• [EXERCISE DESCRIPTION]: Write out the items below from their very first line through the line containing "#### Keystrokes for", both ends included, keeping every character unchanged.
====== EXTRACTED INFORMATION
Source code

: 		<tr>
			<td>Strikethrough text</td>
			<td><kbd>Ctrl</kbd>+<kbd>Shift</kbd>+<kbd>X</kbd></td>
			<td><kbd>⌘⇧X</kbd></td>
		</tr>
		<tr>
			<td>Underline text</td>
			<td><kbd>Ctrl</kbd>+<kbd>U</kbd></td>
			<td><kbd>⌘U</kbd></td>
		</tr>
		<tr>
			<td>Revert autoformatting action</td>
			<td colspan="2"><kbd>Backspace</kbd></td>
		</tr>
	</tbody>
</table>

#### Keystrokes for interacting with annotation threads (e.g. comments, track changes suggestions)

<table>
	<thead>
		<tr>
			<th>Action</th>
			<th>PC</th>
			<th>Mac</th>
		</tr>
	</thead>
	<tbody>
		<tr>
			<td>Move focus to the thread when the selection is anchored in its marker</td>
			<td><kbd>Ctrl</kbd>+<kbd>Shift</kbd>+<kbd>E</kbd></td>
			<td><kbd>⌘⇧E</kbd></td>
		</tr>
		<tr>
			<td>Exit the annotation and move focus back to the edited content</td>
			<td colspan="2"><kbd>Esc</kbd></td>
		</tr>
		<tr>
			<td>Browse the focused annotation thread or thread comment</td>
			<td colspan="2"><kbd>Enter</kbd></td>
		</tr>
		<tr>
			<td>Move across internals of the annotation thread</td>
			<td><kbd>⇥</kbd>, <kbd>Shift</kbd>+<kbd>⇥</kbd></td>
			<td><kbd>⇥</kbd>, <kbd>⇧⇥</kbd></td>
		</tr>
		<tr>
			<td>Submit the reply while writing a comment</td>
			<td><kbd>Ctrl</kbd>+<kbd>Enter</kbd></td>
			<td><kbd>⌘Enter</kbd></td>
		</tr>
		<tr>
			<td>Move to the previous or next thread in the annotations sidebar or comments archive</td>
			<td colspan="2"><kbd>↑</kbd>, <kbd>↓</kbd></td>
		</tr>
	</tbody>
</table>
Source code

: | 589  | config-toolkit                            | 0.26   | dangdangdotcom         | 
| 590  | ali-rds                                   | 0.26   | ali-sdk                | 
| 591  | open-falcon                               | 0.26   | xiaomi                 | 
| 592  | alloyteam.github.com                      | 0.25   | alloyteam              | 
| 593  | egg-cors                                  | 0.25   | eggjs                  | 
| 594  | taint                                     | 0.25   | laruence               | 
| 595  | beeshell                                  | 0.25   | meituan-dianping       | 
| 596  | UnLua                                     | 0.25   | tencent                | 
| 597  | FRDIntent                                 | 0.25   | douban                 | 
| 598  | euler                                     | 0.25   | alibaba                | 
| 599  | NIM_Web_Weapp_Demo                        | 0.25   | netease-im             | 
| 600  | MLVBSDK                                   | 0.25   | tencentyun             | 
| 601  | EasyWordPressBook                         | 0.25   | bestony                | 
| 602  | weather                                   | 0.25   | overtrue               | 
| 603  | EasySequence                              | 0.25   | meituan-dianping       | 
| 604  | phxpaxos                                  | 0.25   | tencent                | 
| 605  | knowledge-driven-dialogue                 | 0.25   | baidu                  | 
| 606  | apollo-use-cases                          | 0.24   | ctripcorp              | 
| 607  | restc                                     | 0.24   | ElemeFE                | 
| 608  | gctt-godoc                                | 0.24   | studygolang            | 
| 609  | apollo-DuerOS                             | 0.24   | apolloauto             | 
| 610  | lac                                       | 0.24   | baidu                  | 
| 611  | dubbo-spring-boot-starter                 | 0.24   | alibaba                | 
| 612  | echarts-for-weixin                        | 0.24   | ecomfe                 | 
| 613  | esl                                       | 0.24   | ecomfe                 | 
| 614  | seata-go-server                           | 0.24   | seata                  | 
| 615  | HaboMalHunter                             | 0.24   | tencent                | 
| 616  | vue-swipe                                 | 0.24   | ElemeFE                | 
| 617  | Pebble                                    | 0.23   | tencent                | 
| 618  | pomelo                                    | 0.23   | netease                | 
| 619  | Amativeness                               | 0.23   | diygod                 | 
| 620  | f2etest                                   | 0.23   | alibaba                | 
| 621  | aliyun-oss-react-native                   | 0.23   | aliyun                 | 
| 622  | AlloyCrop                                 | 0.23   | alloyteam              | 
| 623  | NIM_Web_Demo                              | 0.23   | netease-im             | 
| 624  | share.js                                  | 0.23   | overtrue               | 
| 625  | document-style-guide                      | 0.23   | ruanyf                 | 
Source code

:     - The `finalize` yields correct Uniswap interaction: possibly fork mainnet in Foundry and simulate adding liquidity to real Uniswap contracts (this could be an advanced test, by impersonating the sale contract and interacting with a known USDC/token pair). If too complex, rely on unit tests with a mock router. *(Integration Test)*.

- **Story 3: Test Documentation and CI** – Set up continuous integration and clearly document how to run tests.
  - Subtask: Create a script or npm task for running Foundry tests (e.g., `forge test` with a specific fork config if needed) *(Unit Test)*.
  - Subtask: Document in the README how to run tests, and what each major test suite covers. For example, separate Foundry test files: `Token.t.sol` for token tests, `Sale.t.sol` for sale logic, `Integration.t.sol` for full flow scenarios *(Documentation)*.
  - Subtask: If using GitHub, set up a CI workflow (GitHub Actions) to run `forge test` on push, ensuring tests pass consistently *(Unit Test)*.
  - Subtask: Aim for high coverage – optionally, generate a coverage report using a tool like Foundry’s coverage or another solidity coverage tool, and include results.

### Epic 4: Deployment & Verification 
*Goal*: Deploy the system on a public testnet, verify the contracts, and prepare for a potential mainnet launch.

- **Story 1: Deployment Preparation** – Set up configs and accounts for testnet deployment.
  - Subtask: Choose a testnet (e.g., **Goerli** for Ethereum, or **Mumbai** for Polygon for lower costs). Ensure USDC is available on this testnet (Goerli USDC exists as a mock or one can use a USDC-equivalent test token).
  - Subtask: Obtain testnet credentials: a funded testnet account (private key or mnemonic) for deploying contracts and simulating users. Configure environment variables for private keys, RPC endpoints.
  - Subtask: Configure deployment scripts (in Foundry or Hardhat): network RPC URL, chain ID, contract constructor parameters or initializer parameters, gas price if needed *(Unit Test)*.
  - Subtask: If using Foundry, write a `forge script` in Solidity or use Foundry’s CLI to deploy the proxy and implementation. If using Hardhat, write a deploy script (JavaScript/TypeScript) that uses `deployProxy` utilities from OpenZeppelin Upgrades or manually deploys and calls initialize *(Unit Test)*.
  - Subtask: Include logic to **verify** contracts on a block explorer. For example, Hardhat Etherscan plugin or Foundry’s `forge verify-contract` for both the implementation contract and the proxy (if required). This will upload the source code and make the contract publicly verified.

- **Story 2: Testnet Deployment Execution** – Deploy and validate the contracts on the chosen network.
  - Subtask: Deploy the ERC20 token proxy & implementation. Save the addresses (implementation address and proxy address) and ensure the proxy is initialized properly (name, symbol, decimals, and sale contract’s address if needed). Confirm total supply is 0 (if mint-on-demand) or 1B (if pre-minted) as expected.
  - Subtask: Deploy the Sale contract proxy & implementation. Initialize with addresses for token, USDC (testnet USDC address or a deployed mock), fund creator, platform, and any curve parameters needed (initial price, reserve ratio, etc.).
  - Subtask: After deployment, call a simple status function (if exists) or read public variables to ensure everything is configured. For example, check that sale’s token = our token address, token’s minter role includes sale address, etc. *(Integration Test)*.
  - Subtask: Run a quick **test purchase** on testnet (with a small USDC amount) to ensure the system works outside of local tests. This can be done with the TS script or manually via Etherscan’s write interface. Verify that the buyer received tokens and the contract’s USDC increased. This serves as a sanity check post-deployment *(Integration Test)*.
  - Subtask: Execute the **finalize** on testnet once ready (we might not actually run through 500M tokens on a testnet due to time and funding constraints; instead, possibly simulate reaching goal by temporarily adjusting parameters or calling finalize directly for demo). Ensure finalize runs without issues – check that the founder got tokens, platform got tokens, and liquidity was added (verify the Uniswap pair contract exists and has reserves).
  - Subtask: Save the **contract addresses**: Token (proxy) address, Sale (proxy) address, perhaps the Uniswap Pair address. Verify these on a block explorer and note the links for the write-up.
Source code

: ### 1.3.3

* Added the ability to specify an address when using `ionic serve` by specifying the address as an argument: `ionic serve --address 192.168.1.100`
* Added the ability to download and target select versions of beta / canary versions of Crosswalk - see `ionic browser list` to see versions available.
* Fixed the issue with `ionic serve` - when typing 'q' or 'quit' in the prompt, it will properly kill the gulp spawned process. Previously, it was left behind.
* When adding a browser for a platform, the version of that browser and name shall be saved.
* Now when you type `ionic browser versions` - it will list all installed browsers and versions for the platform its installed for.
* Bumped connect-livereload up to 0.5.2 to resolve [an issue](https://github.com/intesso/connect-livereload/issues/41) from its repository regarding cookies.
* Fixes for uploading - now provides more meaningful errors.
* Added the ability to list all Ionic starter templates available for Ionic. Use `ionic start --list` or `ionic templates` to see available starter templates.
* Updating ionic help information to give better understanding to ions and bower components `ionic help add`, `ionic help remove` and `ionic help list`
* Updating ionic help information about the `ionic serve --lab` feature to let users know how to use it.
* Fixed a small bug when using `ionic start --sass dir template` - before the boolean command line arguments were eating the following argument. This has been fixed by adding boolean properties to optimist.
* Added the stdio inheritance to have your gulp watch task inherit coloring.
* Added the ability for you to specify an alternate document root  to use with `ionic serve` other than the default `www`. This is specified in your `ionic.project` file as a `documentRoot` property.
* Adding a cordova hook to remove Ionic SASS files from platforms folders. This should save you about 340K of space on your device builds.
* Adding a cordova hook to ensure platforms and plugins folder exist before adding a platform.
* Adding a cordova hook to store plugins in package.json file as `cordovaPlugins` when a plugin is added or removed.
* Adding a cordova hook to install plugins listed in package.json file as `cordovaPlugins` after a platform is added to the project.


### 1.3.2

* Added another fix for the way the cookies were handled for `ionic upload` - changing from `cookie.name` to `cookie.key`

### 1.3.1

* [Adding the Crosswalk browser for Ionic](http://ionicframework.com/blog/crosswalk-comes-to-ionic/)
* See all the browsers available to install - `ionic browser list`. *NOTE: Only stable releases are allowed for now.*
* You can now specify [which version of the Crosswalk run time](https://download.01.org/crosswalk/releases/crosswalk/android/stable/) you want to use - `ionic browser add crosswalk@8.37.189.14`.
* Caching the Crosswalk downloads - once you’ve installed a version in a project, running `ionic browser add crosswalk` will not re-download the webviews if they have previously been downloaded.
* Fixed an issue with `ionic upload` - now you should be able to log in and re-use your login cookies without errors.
============
• [RESULT OF THE TASK]:
Source code

: 		<tr>
			<td>Strikethrough text</td>
			<td><kbd>Ctrl</kbd>+<kbd>Shift</kbd>+<kbd>X</kbd></td>
			<td><kbd>⌘⇧X</kbd></td>
		</tr>
		<tr>
			<td>Underline text</td>
			<td><kbd>Ctrl</kbd>+<kbd>U</kbd></td>
			<td><kbd>⌘U</kbd></td>
		</tr>
		<tr>
			<td>Revert autoformatting action</td>
			<td colspan="2"><kbd>Backspace</kbd></td>
		</tr>
	</tbody>
</table>

#### Keystrokes for interacting with annotation threads (e.g. comments, track changes suggestions)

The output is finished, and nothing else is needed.